What is new in this overall assessment is that the amount of remuneration paid is now to be taken into account as well. This is to be regarded as expedient, since this particular criterion had been neglected in the past. So, if the amount of the fee is sufficient for suggesting self-provision, i.e. if it is significantly higher than the remuneration of a comparable permanent employee, this can now serve, besides other criteria, as an indication of genuine self-employment.
III. Practical hint
When commissioning freelancers, notably under an agency / contracting model, an advance compliance check is recommended.

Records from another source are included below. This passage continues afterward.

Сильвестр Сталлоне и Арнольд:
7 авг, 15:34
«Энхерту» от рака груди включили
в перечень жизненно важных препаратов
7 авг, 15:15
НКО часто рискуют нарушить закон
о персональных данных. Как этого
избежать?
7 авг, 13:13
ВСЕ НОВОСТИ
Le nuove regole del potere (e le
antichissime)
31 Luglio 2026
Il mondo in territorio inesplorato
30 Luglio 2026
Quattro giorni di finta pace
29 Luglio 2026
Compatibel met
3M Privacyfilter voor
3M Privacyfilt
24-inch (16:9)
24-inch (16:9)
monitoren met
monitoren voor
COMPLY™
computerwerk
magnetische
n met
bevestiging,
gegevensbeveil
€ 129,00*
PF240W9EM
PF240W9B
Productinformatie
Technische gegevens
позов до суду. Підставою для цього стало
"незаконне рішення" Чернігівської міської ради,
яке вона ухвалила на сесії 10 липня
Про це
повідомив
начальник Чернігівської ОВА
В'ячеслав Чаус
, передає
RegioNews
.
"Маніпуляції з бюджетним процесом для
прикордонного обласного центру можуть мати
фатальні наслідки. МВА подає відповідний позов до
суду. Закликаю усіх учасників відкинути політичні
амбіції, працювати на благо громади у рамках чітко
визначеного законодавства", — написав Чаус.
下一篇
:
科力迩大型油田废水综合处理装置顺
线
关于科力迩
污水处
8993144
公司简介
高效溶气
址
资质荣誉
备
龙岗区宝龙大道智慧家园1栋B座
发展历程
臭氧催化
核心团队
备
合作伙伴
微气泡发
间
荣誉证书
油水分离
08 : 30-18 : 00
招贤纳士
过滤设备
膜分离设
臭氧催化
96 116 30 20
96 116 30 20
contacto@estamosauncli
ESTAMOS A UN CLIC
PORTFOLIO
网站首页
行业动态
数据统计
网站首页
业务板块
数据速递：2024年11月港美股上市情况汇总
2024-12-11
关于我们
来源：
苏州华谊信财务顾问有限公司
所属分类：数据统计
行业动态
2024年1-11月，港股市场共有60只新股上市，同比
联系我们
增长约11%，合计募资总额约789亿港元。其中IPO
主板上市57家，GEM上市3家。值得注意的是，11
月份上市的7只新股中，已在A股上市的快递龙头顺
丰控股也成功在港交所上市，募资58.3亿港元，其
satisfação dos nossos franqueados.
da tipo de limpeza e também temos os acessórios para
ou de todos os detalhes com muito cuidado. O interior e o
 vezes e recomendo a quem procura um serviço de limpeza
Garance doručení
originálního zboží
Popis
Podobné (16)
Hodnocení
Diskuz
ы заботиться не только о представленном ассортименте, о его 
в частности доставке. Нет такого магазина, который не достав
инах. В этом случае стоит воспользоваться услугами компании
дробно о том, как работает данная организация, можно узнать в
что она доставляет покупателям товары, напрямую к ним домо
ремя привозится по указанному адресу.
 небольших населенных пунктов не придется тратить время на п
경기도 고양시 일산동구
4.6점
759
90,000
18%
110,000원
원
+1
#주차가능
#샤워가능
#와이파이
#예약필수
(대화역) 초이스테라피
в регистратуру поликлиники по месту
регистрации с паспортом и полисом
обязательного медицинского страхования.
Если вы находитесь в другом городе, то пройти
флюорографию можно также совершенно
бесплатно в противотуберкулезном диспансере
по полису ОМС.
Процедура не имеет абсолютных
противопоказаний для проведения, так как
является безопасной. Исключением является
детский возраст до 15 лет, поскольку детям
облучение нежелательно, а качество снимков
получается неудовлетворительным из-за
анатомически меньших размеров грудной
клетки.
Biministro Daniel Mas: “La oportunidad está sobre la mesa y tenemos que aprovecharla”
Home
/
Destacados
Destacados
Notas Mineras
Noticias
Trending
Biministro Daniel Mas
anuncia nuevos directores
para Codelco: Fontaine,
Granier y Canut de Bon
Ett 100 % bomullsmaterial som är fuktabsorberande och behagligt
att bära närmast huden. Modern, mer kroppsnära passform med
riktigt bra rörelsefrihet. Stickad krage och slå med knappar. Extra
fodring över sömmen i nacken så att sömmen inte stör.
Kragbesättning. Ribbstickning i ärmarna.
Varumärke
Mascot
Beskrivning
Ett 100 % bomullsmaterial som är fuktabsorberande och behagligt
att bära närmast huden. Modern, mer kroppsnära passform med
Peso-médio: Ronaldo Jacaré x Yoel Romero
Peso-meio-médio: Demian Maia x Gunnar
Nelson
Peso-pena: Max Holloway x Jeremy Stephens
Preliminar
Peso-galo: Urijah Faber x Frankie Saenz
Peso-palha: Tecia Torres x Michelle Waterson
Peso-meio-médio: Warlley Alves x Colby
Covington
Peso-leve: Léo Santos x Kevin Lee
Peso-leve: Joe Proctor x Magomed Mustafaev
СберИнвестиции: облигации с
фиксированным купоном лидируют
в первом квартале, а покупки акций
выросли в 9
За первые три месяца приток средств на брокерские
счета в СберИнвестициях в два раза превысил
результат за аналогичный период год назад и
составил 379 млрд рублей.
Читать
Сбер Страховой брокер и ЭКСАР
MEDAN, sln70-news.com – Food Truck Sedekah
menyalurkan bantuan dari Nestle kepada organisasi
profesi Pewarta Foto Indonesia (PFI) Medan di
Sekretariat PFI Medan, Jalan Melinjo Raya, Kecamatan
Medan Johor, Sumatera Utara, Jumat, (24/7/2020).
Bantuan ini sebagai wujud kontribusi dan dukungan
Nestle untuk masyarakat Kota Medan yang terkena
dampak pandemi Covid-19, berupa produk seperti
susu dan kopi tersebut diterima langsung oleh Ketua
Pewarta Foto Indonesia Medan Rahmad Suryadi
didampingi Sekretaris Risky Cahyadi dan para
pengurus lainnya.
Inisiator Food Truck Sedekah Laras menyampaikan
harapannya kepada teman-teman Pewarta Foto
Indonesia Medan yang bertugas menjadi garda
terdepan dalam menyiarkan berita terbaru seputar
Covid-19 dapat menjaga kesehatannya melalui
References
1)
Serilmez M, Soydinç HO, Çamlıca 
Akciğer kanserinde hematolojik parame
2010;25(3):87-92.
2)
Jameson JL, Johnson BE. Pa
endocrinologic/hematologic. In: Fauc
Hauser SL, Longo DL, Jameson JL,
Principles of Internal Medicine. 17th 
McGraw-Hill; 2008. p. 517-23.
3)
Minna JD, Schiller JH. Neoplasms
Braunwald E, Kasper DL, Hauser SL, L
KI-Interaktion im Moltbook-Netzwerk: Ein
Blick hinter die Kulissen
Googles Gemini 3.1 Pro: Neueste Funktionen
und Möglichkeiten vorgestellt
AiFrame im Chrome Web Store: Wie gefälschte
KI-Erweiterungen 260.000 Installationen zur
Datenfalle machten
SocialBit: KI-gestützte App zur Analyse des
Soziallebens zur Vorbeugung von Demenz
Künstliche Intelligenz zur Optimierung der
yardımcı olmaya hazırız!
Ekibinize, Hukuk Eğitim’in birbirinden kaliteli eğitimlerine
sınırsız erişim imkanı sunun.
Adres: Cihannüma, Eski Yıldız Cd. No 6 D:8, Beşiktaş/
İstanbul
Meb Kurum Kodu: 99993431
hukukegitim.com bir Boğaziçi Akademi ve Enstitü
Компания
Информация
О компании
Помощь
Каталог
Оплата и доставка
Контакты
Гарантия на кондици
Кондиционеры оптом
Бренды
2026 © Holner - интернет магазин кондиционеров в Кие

In this context one should specifically inquire about the proposed manner of project execution to find out whether the project can indeed be implemented using freelancers or whether, for example, the customer / end customer requires such tight interaction with own personnel that it is simply impossible, without changing the mode of project implementation, to design the legal relationship in terms of freelance work. Only where an appropriate upstream and downstream compliance system is in place will it eventually be possible to minimise liability risks such as sanctions under criminal law, administrative fines, and retroactive payment of taxes and social security contributions.